Overall conclusion in relation to the grounds of appeal
As we have found no merit in the grounds of appeal, the appeal must be dismissed.
The mother’s application in an appeal filed 5 February 2013
Prior to the hearing of the appeal, the mother had on 5 February 2013 filed an application in an appeal.
In that application she sought that the Court receive as further evidence an affidavit from her directed to events since the making of the orders which were the subject of the appeal. However as her Counsel conceded that that affidavit was only sought to be relied on should this Court, having found substance in the grounds of appeal, itself re-determine the application for the discharge of the return order or remit that application for re-determination by a single Judge, it is unnecessary that we consider further the application to adduce further evidence.
In her application in an appeal, the mother also sought a range of orders directed to certain police forces and Government departments and other organisations for the production of documents. Such orders would be in the nature of subpoenas. Given that as a result of our orders no proceedings will remain on foot, no order in the nature of a subpoena could be made.
For these reasons we propose to dismiss the mother’s application in an appeal filed on 5 February 2013.
The question of whether the appeal was moot
There was much force in the submissions put to us on behalf of the State Central Authority and the father that the appeal had been rendered nugatory or moot by the fact that the children were returned to Italy shortly after Forrest J made his orders on 3 October 2012 (cf. the decision of the Full Court in Saffari & Director-General, Department of Families [2002] FamCA 1085).

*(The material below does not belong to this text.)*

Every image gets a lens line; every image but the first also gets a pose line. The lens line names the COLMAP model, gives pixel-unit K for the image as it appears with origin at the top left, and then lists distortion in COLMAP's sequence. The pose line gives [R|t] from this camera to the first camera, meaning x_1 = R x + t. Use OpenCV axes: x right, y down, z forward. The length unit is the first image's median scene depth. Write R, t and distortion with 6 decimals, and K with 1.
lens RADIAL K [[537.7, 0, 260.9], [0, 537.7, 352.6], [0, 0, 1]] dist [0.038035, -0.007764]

Counsel for the mother, however, sought to persuade us that if the appeal against those orders were to be upheld, the Australian Central Authority would be obliged under the Regulations or the Convention to seek the return of the children to Australia apparently on the basis they had been removed pursuant to erroneous orders.
We are not persuaded that there would be any such obligation on or indeed power in the Central Authority to seek the return of the children had the appeal been successful which, of course, it has not.

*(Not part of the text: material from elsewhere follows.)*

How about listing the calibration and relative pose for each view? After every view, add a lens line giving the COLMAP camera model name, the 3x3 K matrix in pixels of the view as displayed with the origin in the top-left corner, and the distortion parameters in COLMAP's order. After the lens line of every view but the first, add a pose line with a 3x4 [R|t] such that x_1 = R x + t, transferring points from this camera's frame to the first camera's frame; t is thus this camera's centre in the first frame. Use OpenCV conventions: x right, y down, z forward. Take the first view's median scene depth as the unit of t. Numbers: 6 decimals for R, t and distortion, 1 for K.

However, as we said earlier in these reasons we considered that the appropriate course in this case was to determine and dismiss the appeal on its merits.
COSTS OF THE APPEAL
At the conclusion of the hearing of the appeal we received oral submissions in relation to the costs of the appeal. In the event that the appeal was to fail, as it has, only the father sought an order for costs against the mother. However, we are not persuaded that the circumstances justify any order for costs. Accordingly the only order will be that there be no order for costs.
I certify that the preceding sixty-three (63) paragraphs are a true copy of the reasons for judgment of the Honourable Full Court (Finn, May and Strickland JJ) delivered on 14 March 2013.